FIG. 7 illustrates the preferred embodiment in which a patient's feet 41 are submerged in liquid filled reservoirs 3 and 4. The liquid in first reservoir 3 contains a positively- or negatively-charged medicament or other chemical to be transported through the patient's skin and into the body. First array 11 attaches to control box 50 by inserting male plug 33 into a female port 57 to access the direct current source. Similarly, second array 12 attaches to control box 50 by inserting male plug 34 into a female port 58 to access the direct current source. The current applied to one or both arrays may be as much as the direct current source can supply, but is preferably less than 2 amps, and more preferably 50 milliamps or less.
In one embodiment of the present invention, the medicament in the first reservoir 3 is positively charged. After the device is turned on and the treatment protocol selected, first array 11 is positively charged and second array 12 is negatively charged. As a result, a current passes through the patient. The positively charged medicament is driven away from the first array 11 and toward the second array 12, thereby being transported through the patient's skin.

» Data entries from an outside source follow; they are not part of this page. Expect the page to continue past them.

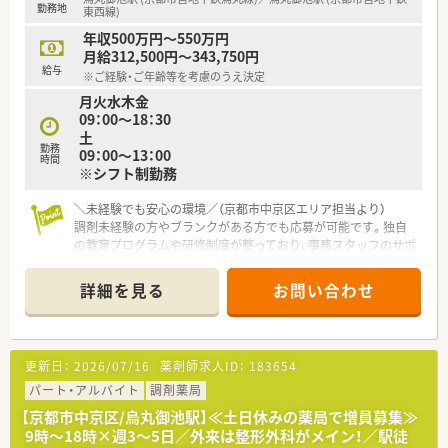
勤務地
東西線)
年収500万円～550万円
月給312,500円～343,750円
給与
※ご経験・ご年齢等を考慮のうえ決定
月火水木金
09：00～18：30
土
勤務
09：00～13：00
時間
※シフト制勤務
＼未経験でも安心の環境／（京都市中京区エリア担当より）
調剤未経験の方やブランクがある方でも応募が可能です。独自
の教育プログラムや研修制度が整っており、事務スタッフのサポ
ートもあるため安心して業務をスタートできます。
＊------------------------------------------＊
詳細を見る
お問い合わせ
【店舗情報と応需状況について】
■最寄り駅である烏丸御池駅からは徒歩5分という好立地にあ
り、毎日の通勤も非常に快適で無理なく通うことができます。
更新日：
2026/07/16
薬剤師求人ID：
183654
■整形外科やリウマチ科を中心に1日80枚から90枚の処方箋を
応需しており、幅広い知識を身につけることができる環境です。
パート・アルバイト
調剤薬局
■薬剤師3名と事務員数名が在籍し、薬剤師が投薬業務に集中で
【京都市中京区/烏丸御池駅】≪土日休みの薬局で増員募集≫
きるように人員体制がしっかりと整えられている薬局です。
9時～18時×週3～5日／外来は整形外科がメイン！／駅徒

In another embodiment, the medicament in the first reservoir 3 is negatively charged and the first array 11 is negatively charged while second array 12 is positively charged.

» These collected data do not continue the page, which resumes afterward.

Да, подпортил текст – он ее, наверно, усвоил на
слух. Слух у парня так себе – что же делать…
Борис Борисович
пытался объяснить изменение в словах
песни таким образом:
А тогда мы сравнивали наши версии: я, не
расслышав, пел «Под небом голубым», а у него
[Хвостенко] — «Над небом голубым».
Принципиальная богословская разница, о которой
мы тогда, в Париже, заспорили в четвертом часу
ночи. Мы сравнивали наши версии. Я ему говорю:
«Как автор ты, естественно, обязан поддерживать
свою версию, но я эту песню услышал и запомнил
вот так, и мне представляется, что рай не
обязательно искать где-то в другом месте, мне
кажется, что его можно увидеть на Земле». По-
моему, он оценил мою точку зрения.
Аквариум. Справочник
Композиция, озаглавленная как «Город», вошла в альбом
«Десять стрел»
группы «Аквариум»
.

Further, with respect to each array, which electrode is positively or negatively charged can be selected as well by a patient, physician or other user through user interface 54. For example, if a particular medicine responds better when a copper electrode is charged, the copper electrode can be selected. Alternatively, if a particular medicine responds better when a nickel electrode is charged, the nickel electrode can be selected. Any of the first, second or third electrodes can be selected for charging. Alternatively, two of the electrodes can be charged and not the third, or all of the electrodes can be charged at the same time. This allows a user to choose the best delivery method for a given medicine without having to substitute different arrays.
While there has been illustrated and described what is at present considered to be the preferred embodiment of the present invention, it will be understood by those skilled in the art that various changes and modifications may be made and equivalents may be substituted for elements thereof without departing from the true scope of the invention. Therefore, it is intended that this invention not be limited to the particular embodiment disclosed, but that the invention will include all embodiments falling within the scope of the appended claims.